# [Required work]
Begin your copy at the line holding "-154,7 +154,6 @@" and end it at the last line of the listing. Keep every line exact and leave out the pictures.

# [Source data]
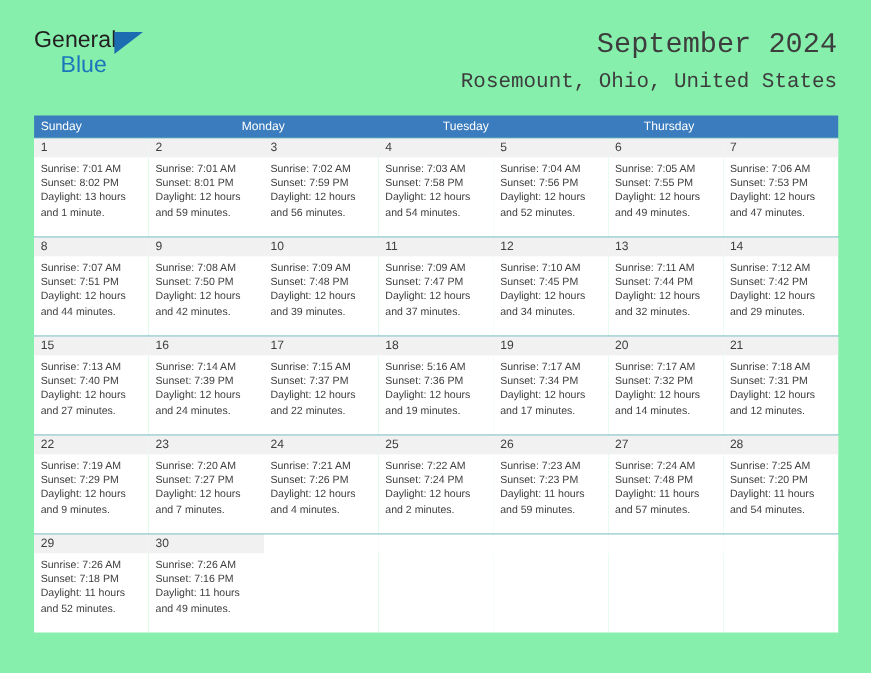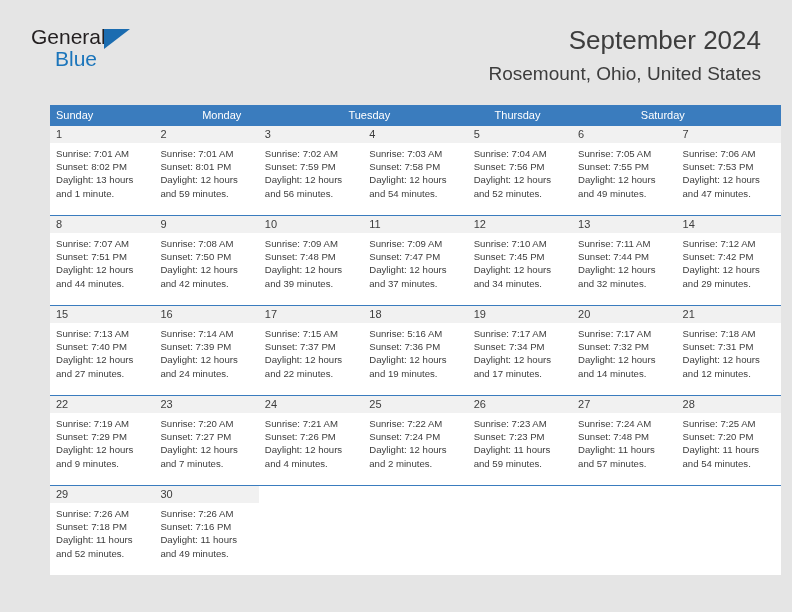--- a/index.html
+++ b/index.html
@@ -13,7 +13,7 @@
     position: relative;
     width: 792px;
     height: 612px;
-    background: #e5e5e5;
+    background: #86efac;
     overflow: hidden;
   }
 

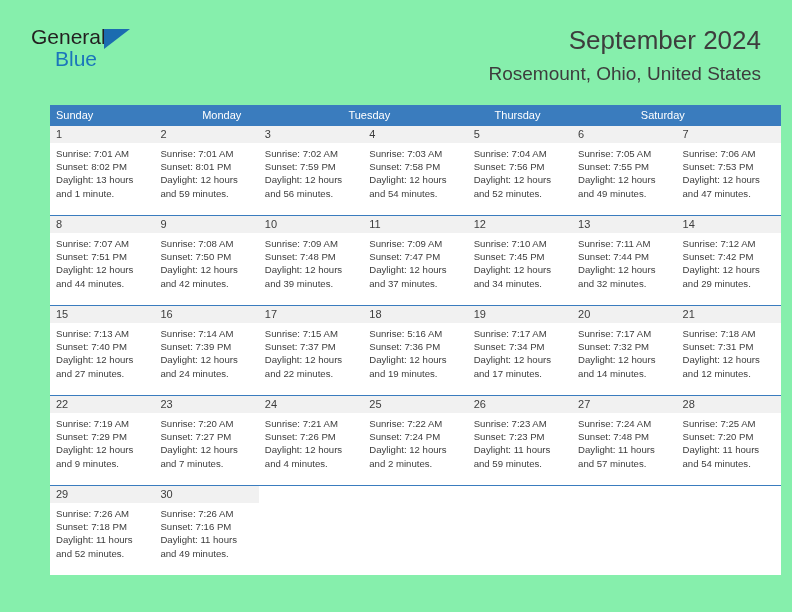--- a/index.html
+++ b/index.html
@@ -59,6 +59,7 @@
   .titles {
     text-align: right;
     padding-top: 0px;
+    font-family: Liberation Mono, monospace;
   }
   .cal-title {
     font-size: 26px;

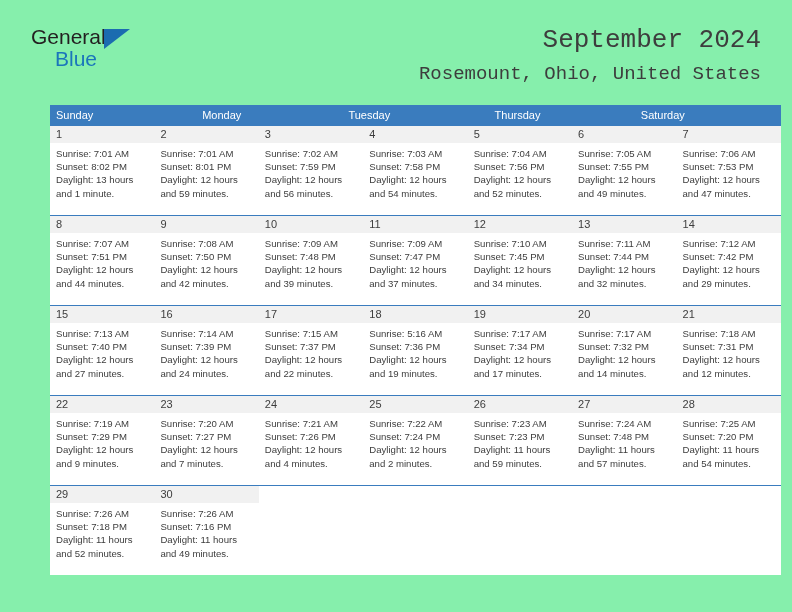--- a/index.html
+++ b/index.html
@@ -82,7 +82,6 @@
     left: 31px;
     top: 105px;
     width: 731px;
-    margin-left: 19px;
   }
   .weekdays {
     display: flex;

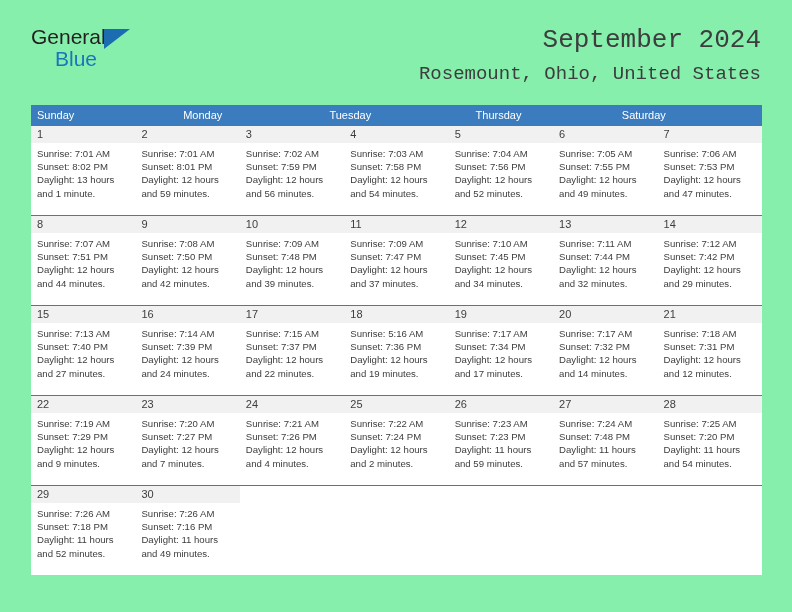--- a/index.html
+++ b/index.html
@@ -154,7 +154,6 @@
       <div class="weekday">Monday</div>
       <div class="weekday">Tuesday</div>
       <div class="weekday">Thursday</div>
-      <div class="weekday">Saturday</div>
     </div>
 
     <div class="week">

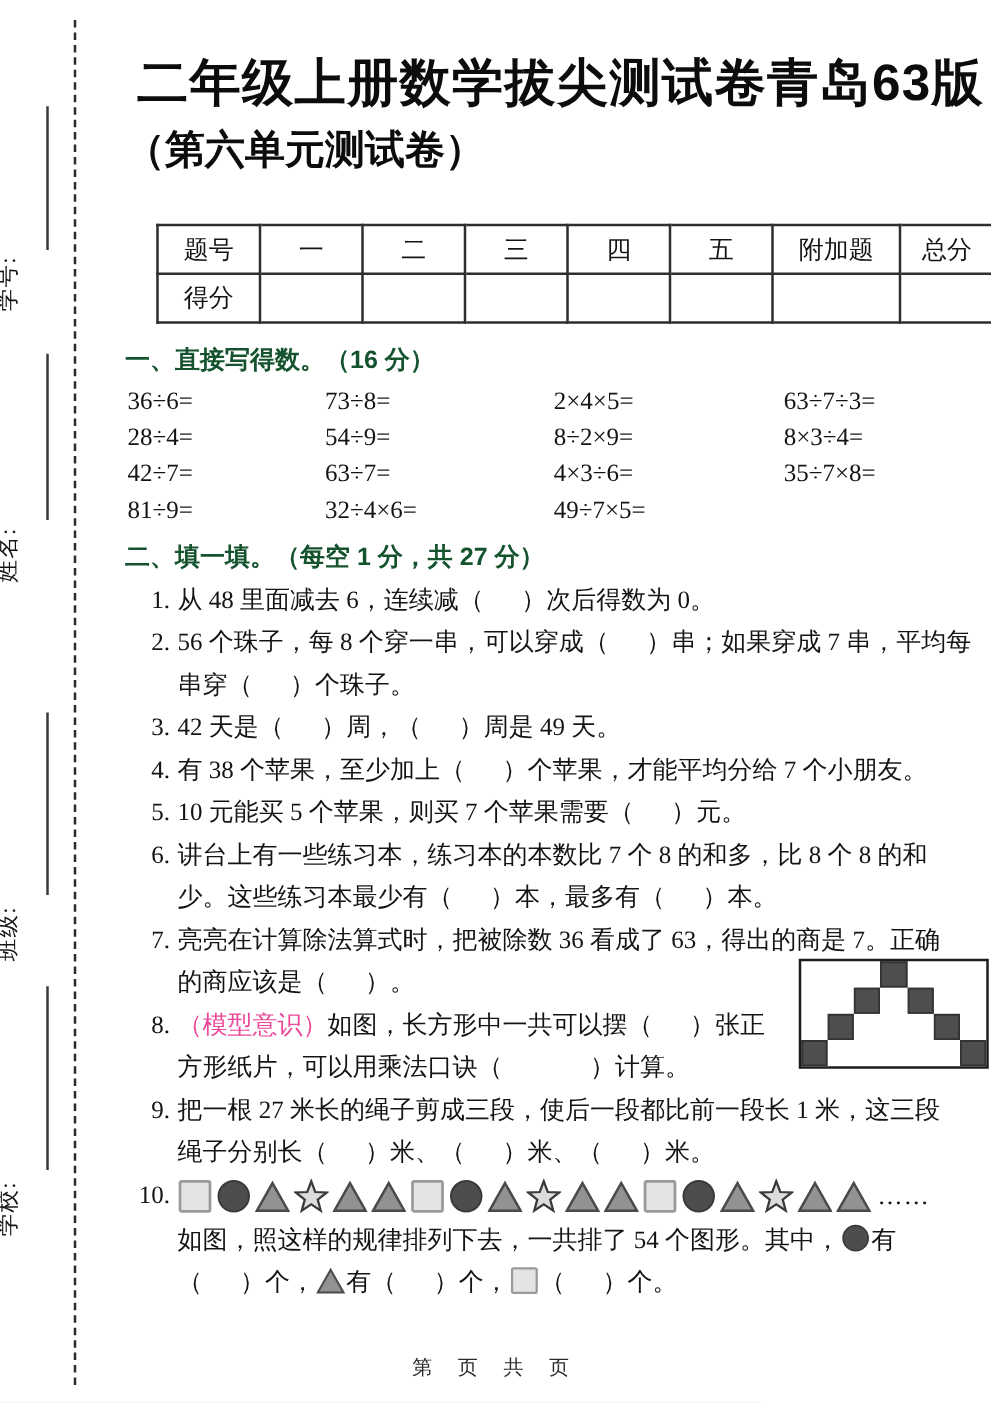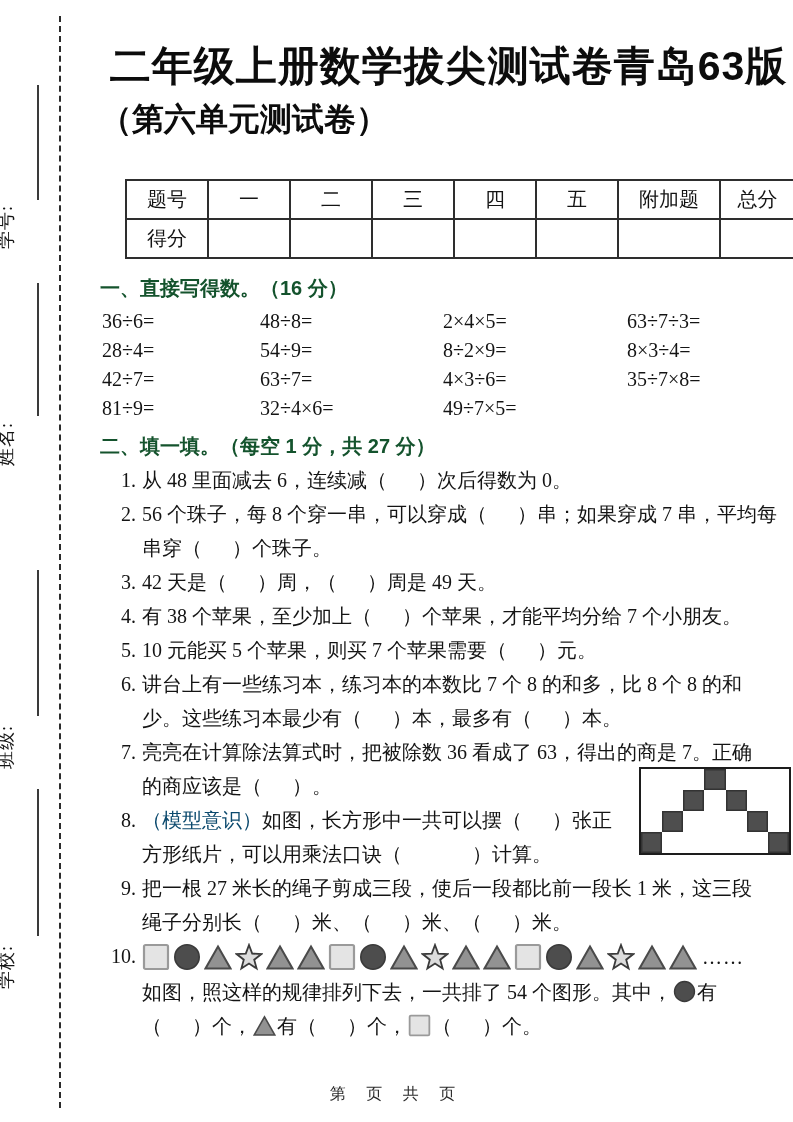--- a/index.html
+++ b/index.html
@@ -108,7 +108,7 @@
 
     <div class="sec1-grid">
       <span class="expr">36÷6=</span>
-      <span class="expr">48÷8=</span>
+      <span class="expr">73÷8=</span>
       <span class="expr">2×4×5=</span>
       <span class="expr">63÷7÷3=</span>
       <span class="expr">28÷4=</span>

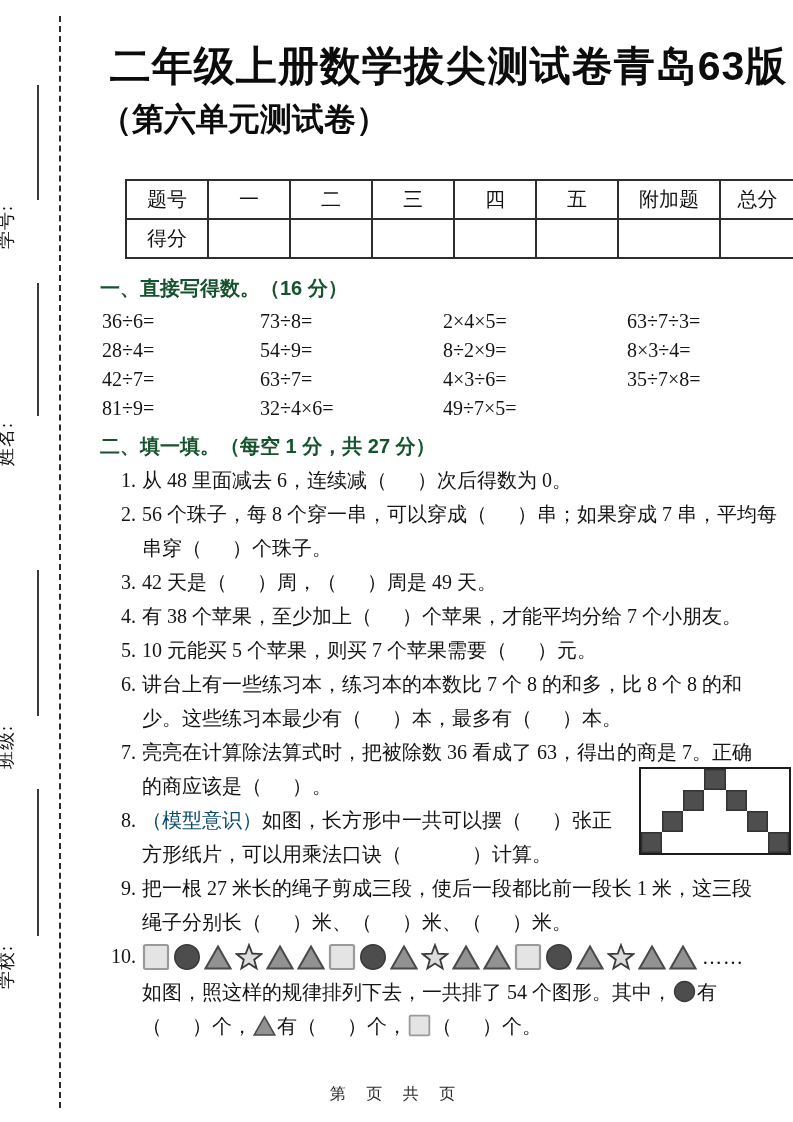--- a/index.html
+++ b/index.html
@@ -35,7 +35,7 @@
   .q{position:relative;padding-left:42px;font-size:20px;line-height:34px;}
   .qnum{position:absolute;left:0;top:0;width:36px;text-align:right;line-height:34px;}
   .qline{white-space:pre-wrap;}
-  .tag-gray{color:#0c4a6e;}
+  .tag-gray{color:#ec4899;}
 
   
   .fig8{position:absolute;right:6px;top:338px;width:148px;height:84px;border:2.5px solid #1d1d1d;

# [Task output]
@@ -154,7 +154,6 @@
       <div class="weekday">Monday</div>
       <div class="weekday">Tuesday</div>
       <div class="weekday">Thursday</div>
-      <div class="weekday">Saturday</div>
     </div>
 
     <div class="week">

--- a/index.html
+++ b/index.html
@@ -108,7 +108,7 @@
 
     <div class="sec1-grid">
       <span class="expr">36÷6=</span>
-      <span class="expr">48÷8=</span>
+      <span class="expr">73÷8=</span>
       <span class="expr">2×4×5=</span>
       <span class="expr">63÷7÷3=</span>
       <span class="expr">28÷4=</span>

--- a/index.html
+++ b/index.html
@@ -35,7 +35,7 @@
   .q{position:relative;padding-left:42px;font-size:20px;line-height:34px;}
   .qnum{position:absolute;left:0;top:0;width:36px;text-align:right;line-height:34px;}
   .qline{white-space:pre-wrap;}
-  .tag-gray{color:#0c4a6e;}
+  .tag-gray{color:#ec4899;}
 
   
   .fig8{position:absolute;right:6px;top:338px;width:148px;height:84px;border:2.5px solid #1d1d1d;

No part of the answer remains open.